Au début de ce temps de prière, je me place sous le regard aimant de Dieu. Je le laisse me contempler et  j’accueille son regard. Que cette méditation me donne de grandir en confiance avec lui et avec moi-même.

Au nom du Père, et du Fils et du Saint Esprit. Amen.

            Je prends le temps de lire lentement et à voix haute ce psaume pour mieux le goûter. Je me laisse toucher par Dieu qui désire faire alliance avec moi.

Dieu me connaît intimement .Rien de ce que je suis ne lui est étranger, rien de notre vie n’échappe à son regard, que l’on soit dans la lumière ou dans les ténèbres. Ce regard n’est pas celui d’un juge inquisiteur, mais celui d’un Père aimant. Il nous connaît mieux que nous-mêmes.J’accueille le regard bienveillant et  respectueux de Dieu sur ma vie.
 

Il n’est pas toujours facile d’entendre les appels du Seigneur, de repérer son action dans ma vie.  Quelles sont les situations que je ne comprends pas et que je souhaite confier au Seigneur aujourd’hui ?
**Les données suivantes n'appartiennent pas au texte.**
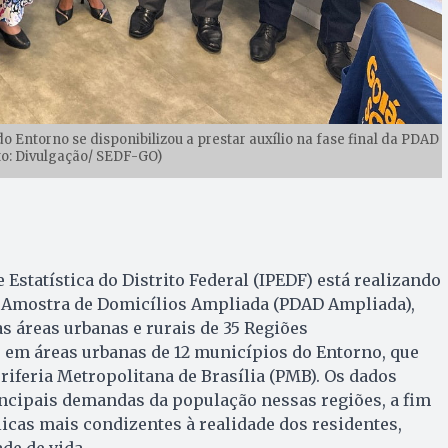
 Entorno se disponibilizou a prestar auxílio na fase final da PDAD
o: Divulgação/ SEDF-GO)
e Estatística do Distrito Federal (IPEDF) está realizando
or Amostra de Domicílios Ampliada (PDAD Ampliada),
as áreas urbanas e rurais de 35 Regiões
 em áreas urbanas de 12 municípios do Entorno, que
feria Metropolitana de Brasília (PMB). Os dados
incipais demandas da população nessas regiões, a fim
licas mais condizentes à realidade dos residentes,
de de vida.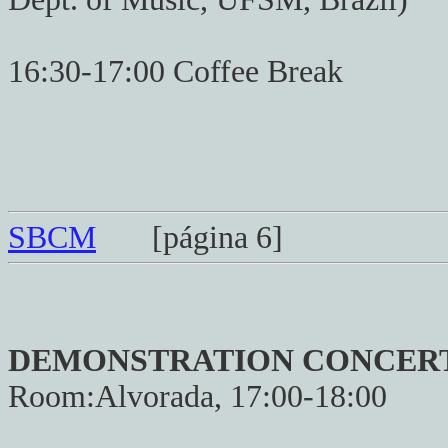
16:30-17:00 Coffee Break
SBCM
[página 6]
DEMONSTRATION CONCER
Room:Alvorada, 17:00-18:00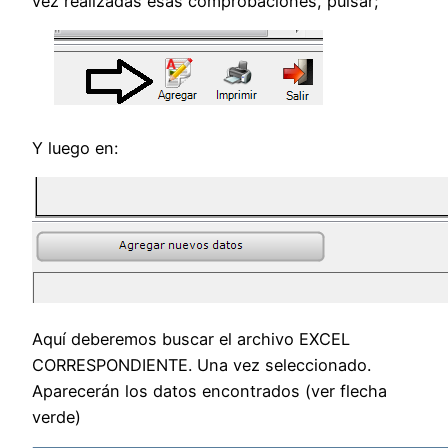
vez realizadas esas comprobaciones, pulsar;
Y luego en:
Aquí deberemos buscar el archivo EXCEL
CORRESPONDIENTE. Una vez seleccionado.
Aparecerán los datos encontrados (ver flecha
verde)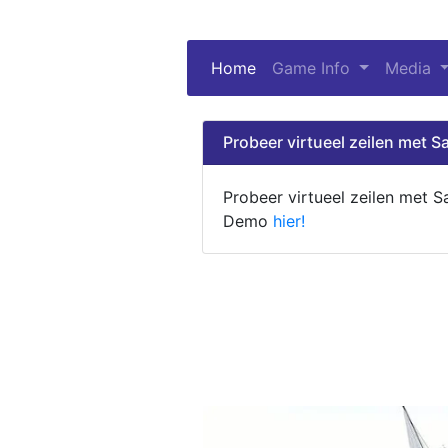
Home
(current)
Game Info
Media
Probeer virtueel zeilen met Sa
Probeer virtueel zeilen met S
Demo
hier!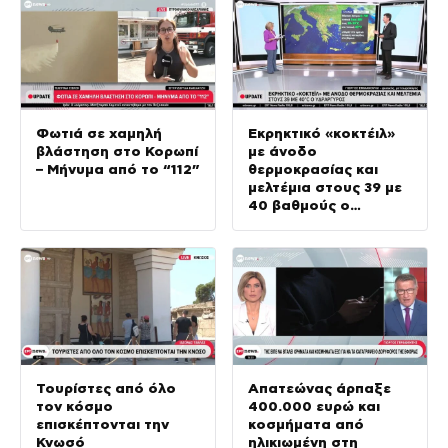
Φωτιά σε χαμηλή
Εκρηκτικό «κοκτέιλ»
βλάστηση στο Κορωπί
με άνοδο
– Μήνυμα από το “112”
θερμοκρασίας και
μελτέμια στους 39 με
40 βαθμούς ο
υδράργυρος
Τουρίστες από όλο
Απατεώνας άρπαξε
τον κόσμο
400.000 ευρώ και
επισκέπτονται την
κοσμήματα από
Κνωσό
ηλικιωμένη στη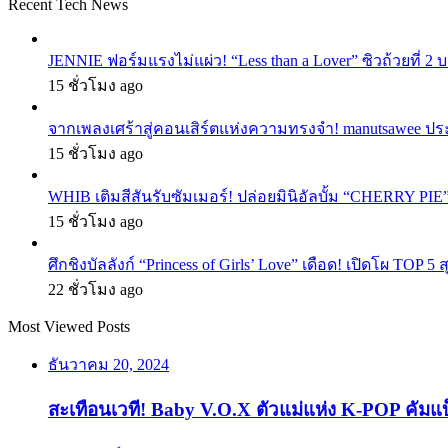
Recent Tech News
JENNIE ฟอร์มแรงไม่แผ่ว! “Less than a Lover” ซิวถ้วยที่ 2
15 ชั่วโมง ago
จากเพลงเศร้าสู่คอนเสิร์ตแห่งความทรงจำ! manutsawee ประ
15 ชั่วโมง ago
WHIB เติมสีสันรับซัมเมอร์! ปล่อยมินิอัลบั้ม “CHERRY PIE
15 ชั่วโมง ago
ศึกชิงบัลลังก์ “Princess of Girls’ Love” เดือด! เปิดโผ TO
22 ชั่วโมง ago
Most Viewed Posts
ธันวาคม 20, 2024
สะเทือนเวที! Baby V.O.X ตัวแม่แห่ง K-POP คัมแ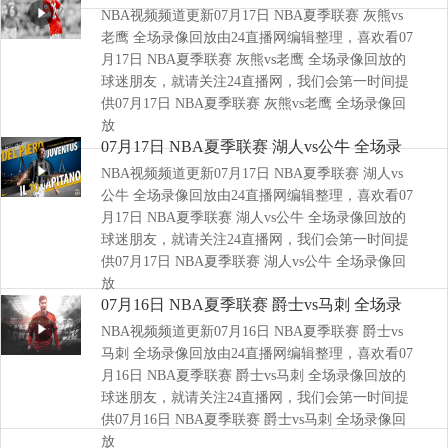
NBA视频频道更新07月17日 NBA夏季联赛 灰熊vs
像回放
老鹰 全场录像回放由24直播网编辑整理，喜欢看07
月17日 NBA夏季联赛 灰熊vs老鹰 全场录像回放的
球迷朋友，就请关注24直播网，我们会第一时间提
供07月17日 NBA夏季联赛 灰熊vs老鹰 全场录像回
放
07月17日 NBA夏季联赛 湖人vs公牛 全场录
NBA视频频道更新07月17日 NBA夏季联赛 湖人vs
像回放
公牛 全场录像回放由24直播网编辑整理，喜欢看07
月17日 NBA夏季联赛 湖人vs公牛 全场录像回放的
球迷朋友，就请关注24直播网，我们会第一时间提
供07月17日 NBA夏季联赛 湖人vs公牛 全场录像回
放
07月16日 NBA夏季联赛 爵士vs马刺 全场录
NBA视频频道更新07月16日 NBA夏季联赛 爵士vs
像回放
马刺 全场录像回放由24直播网编辑整理，喜欢看07
月16日 NBA夏季联赛 爵士vs马刺 全场录像回放的
球迷朋友，就请关注24直播网，我们会第一时间提
供07月16日 NBA夏季联赛 爵士vs马刺 全场录像回
放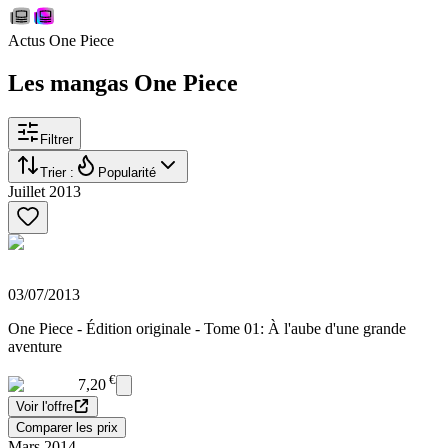
Actus One Piece
Les mangas One Piece
Filtrer
Trier :
Popularité
Juillet 2013
03/07/2013
One Piece - Édition originale - Tome 01: À l'aube d'une grande
aventure
€
7,20
Voir l'offre
Comparer les prix
Mars 2014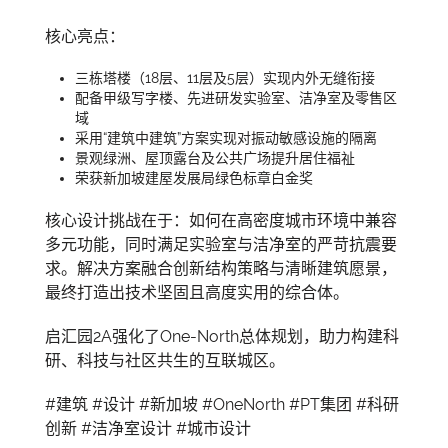
核心亮点：
三栋塔楼（18层、11层及5层）实现内外无缝衔接
配备甲级写字楼、先进研发实验室、洁净室及零售区
域
采用“建筑中建筑”方案实现对振动敏感设施的隔离
景观绿洲、屋顶露台及公共广场提升居住福祉
荣获新加坡建屋发展局绿色标章白金奖
核心设计挑战在于：如何在高密度城市环境中兼容
多元功能，同时满足实验室与洁净室的严苛抗震要
求。解决方案融合创新结构策略与清晰建筑愿景，
最终打造出技术坚固且高度实用的综合体。
启汇园2A强化了One-North总体规划，助力构建科
研、科技与社区共生的互联城区。
#建筑 #设计 #新加坡 #OneNorth #PT集团 #科研
创新 #洁净室设计 #城市设计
Le psaume nous invite à nous laisser guider par Dieu sur nos chemins de vie qui sont parfois tortueux. Quels soucis je souhaite déposer aux pieds de Jésus ?

A la fin de ce temps de méditation, je parle au Seigneur comme à un ami. Je lui exprime la prière qui monte de mon cœur : une parole de liberté, une intercession ou une louange pour avancer sur mon chemin.

Je peux terminer avec une prière de l’Église, comme le Notre Père.